It is impossible to understand the ideological and organisational origins of the early Victorian labour movement without considering the radical political culture of the goldfields. A feature of goldfields political idealism was British Chartism with its calls for parliamentary reform and universal suffrage. Invariably some Chartists found their way to Victorian goldfields during the 1850s and it could be claimed that the ethos of Chartism can be found in the egalitarian attitudes – particularly in the idea of the world turned upside down in an inversion of the social order – that are readily associated with the gold rush era.
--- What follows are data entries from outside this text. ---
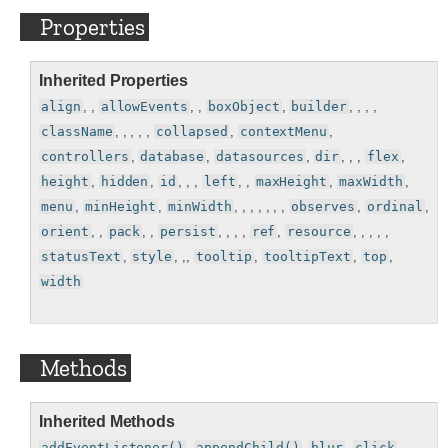
Properties
Inherited Properties
align
, ,
allowEvents
, ,
boxObject
,
builder
, , , ,
className
, , , , ,
collapsed
,
contextMenu
,
controllers
,
database
,
datasources
,
dir
, , ,
flex
,
height
,
hidden
,
id
, , ,
left
, ,
maxHeight
,
maxWidth
,
menu
,
minHeight
,
minWidth
, , , , , , ,
observes
,
ordinal
,
orient
, ,
pack
, ,
persist
, , , ,
ref
,
resource
, , , , ,
statusText
,
style
, ,,
tooltip
,
tooltipText
,
top
,
width
Methods
Inherited Methods
addEventListener()
,
appendChild()
,
blur
,
click
,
It was also during the gold rush period in Victoria that the idea of the Eight Hour Day came to prominence. This campaign was based upon the maxim of the British Socialist, Robert Owen, who proposed ‘eight hours labour, eight hours rest, eight hours recreation’. During the mid-1850s, Victorian shopkeepers representing the Early Closing Association had made early attempts at shorter hours. However, it was the Operative Masons Society meeting, at Collingwood in February 1856, that provided the first concerted action for shorter working hours. Many of the stonemasons who were involved in the campaign went on to play important roles in the construction of the Trades Hall and were key members of the Trades Hall Council. The miners’ union, whose presence was strongest on the Victorian goldfields, supported this. This union has, since the 1850s, been one of the key trade unions in Australian industrial life.